Por vezes saem-me da cabeça umas frases que, depois de escritas, ficam como frases feitas. Aqui há dias, comentando um texto do Eduardo Lunardelli no Facebook,escrevi: "quem assina pactos com o Diabo acaba ardendo no inferno".

O texto em questão versava o tema do momento, o assalto ao Capitólio, em Washington. Neste caso o Diabo era Trump mas há muitos mais diabos a ter em consideração, logo à partida o Bolsonaro, outro diabrete de segunda categoria.

Já por várias vezes escrevi textos aqui, no 100 Cabeças, sobre estes dois palhaços maus, não me parece necessário voltar a malhar em ferro tão frio. O que importa sublinhar é que, agora, passados alguns anos em que estes animais exerceram o poder nos respectivos países, começa a tornar-se evidente que os receios de que viessem a revelar-se em toda a sua monstruosidade eram, infelizmente, fundados.

Trump, espero bem, já lá vai. Se houver Justiça irá sentar-se no banco dos réus e, sonho com isso, baterá com os ossos na prisão. Mas há muitos mais diabos por esse mundo fora, ateando as chamas dos infernos onde habitam com os respectivos povos. É a luta eterna entre a luz e a treva, o bem e o mal, a justiça e a mentira soez.

Nos contos infantis o bem acaba sempre por prevalecer.

sexta-feira, janeiro 08, 2021

Trampa

Assisti o assalto do Capitólio via TV, sentado no sofá, confortado pela presença da minha filha e da minha esposa. Talvez tenha sido isso, o conforto acolhedor, que provocou em mim a sensação de que aquilo era merecido. Hordas de bárbaros, incitados por um demente narcisista, invadiam o símbolo da democracia norte americana com um desplante de imbecis ininputáveis; os EUA a colherem a tempestade por eles semeada.

Aquilo foi uma tentativa de golpe de estado. Trump assumiu-se como terrorista de extrema-direita embora me pareça que ele não compreende muito bem o que isso possa ser. O homem é um caso clínico que caminha. Agora começa a ficar isolado nos corredores do poder. Aqueles que lhe alimentaram a demência começam a recuar, assustados pela dimensão monstruosa do animal que apaparicaram.
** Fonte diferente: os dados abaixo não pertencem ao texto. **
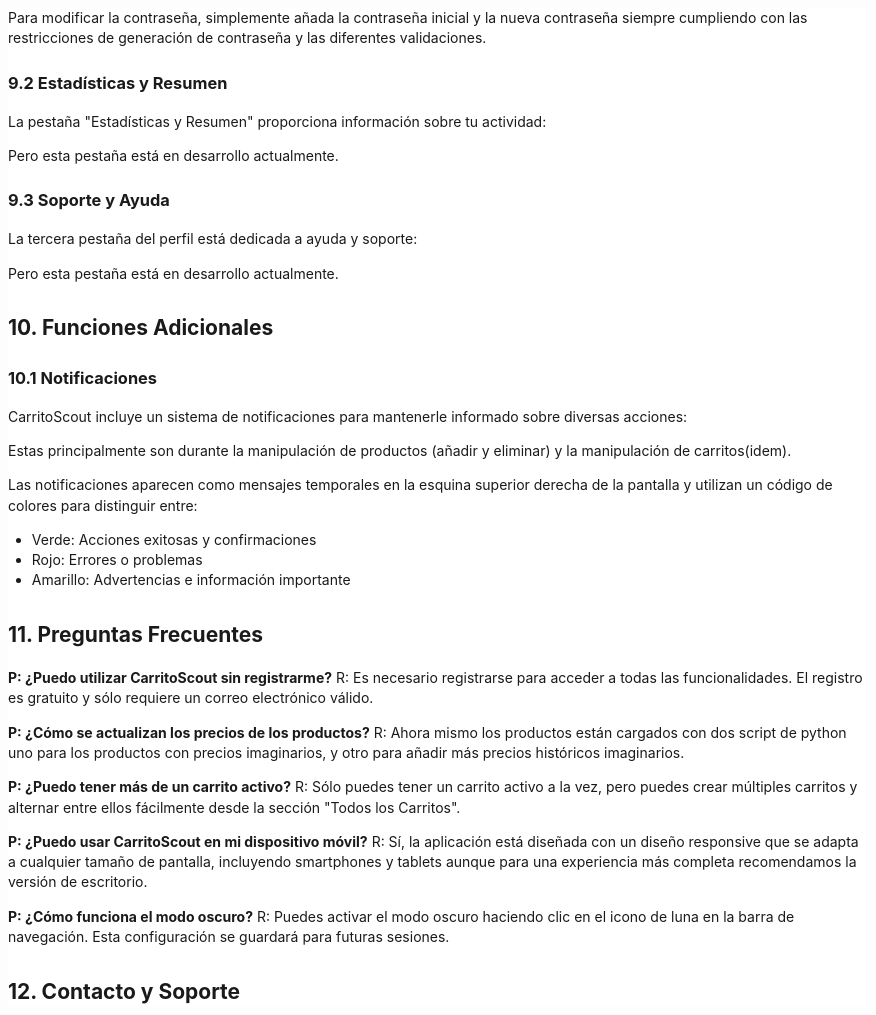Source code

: Para modificar la contraseña, simplemente añada la contraseña inicial y la nueva contraseña siempre cumpliendo con las restricciones de generación de contraseña y las diferentes validaciones. 
### 9.2 Estadísticas y Resumen

La pestaña "Estadísticas y Resumen" proporciona información sobre tu actividad:

Pero esta pestaña está en desarrollo actualmente.

### 9.3 Soporte y Ayuda

La tercera pestaña del perfil está dedicada a ayuda y soporte:

Pero esta pestaña está en desarrollo actualmente.

## 10. Funciones Adicionales

### 10.1 Notificaciones

CarritoScout incluye un sistema de notificaciones para mantenerle informado sobre diversas acciones:

Estas principalmente son durante la manipulación de productos (añadir y eliminar) y la manipulación de carritos(idem).

Las notificaciones aparecen como mensajes temporales en la esquina superior derecha de la pantalla y utilizan un código de colores para distinguir entre:
- Verde: Acciones exitosas y confirmaciones
- Rojo: Errores o problemas
- Amarillo: Advertencias e información importante

## 11. Preguntas Frecuentes

**P: ¿Puedo utilizar CarritoScout sin registrarme?**
R: Es necesario registrarse para acceder a todas las funcionalidades. El registro es gratuito y sólo requiere un correo electrónico válido.

**P: ¿Cómo se actualizan los precios de los productos?**
R: Ahora mismo los productos están cargados con dos script de python uno para los productos con precios imaginarios, y otro para añadir más precios históricos imaginarios.

**P: ¿Puedo tener más de un carrito activo?**
R: Sólo puedes tener un carrito activo a la vez, pero puedes crear múltiples carritos y alternar entre ellos fácilmente desde la sección "Todos los Carritos".

**P: ¿Puedo usar CarritoScout en mi dispositivo móvil?**
R: Sí, la aplicación está diseñada con un diseño responsive que se adapta a cualquier tamaño de pantalla, incluyendo smartphones y tablets aunque para una experiencia más completa recomendamos la versión de escritorio.

**P: ¿Cómo funciona el modo oscuro?**
R: Puedes activar el modo oscuro haciendo clic en el icono de luna en la barra de navegación. Esta configuración se guardará para futuras sesiones.

## 12. Contacto y Soporte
Fico com a sensação de ter assistido ao princípio do fim do império americano em declínio acelerado. Não sei bem o que esperar dos tempos futuros mas temo que Biden não seja capaz de colar os cacos. A Democracia está gravemente ferida. Resta-nos a União Europeia, os Estados Unidos da América perderam o pé.

domingo, janeiro 03, 2021

Tudo bem o caraças!

"Vai ficar tudo bem" é uma das frases com que se tenta motivar o pessoalzinho no sentido de ajudar à superação da pandemia e de todos os problemas que adicionou ao nosso quotidiano delirante. No meu enviesado entendimento é uma frase de merda.

Antes da pandemia estava muita coisa mal. Demasiada coisa. Como é possível acreditar que, após uma confusão absoluta como aquela que vivemos, vá ficar tudo bem!? A verdade é que tudo isto apenas tem acentuado aquilo que já estava mal. "Quando o mar bate na rocha, quem se lixa é o mexilhão".

Acredito que é tempo de reconsiderarmos as nossas prioridades enquanto sociedade.

sábado, janeiro 02, 2021

Revisão

Um dia inteiro bem aquecido e a dormitar deu-me as forças necessárias para (re)ver "Os 7 Samurais" de Akira Kurosawa na RTP 2, um pouco madrugada adentro. Não me lembro quando havia visto o filme, penso que em criança, talvez adolescente? A verdade é que, esta noite, vi-o como se fosse a primeira vez. Lembrava uma ou outra cena, uma ou outra personagem, coisas vagas, quase nem recordações.

Enquanto assistia ao filme pensei várias vezes "que grande cena","grande filme", coisas do género. O cinema quando é bom não perde o encanto e "Os 7 Samurais" (1954) mantém-se intacto em todo o seu esplendor. 

Este é daqueles filmes capazes de fazer o mais sisudo dos críticos de cinema, um daqueles que parecem não gostar de quase nada, riscar 5 estrelinhas a sublinhar uma recensão cheia de sabedoria e provas inequívocas de extraordinária cinefilia. Ainda que não goste, de facto, não pode deixar de considerar esta uma obra clássica. Há coisas assim... que grande cena, grande filme!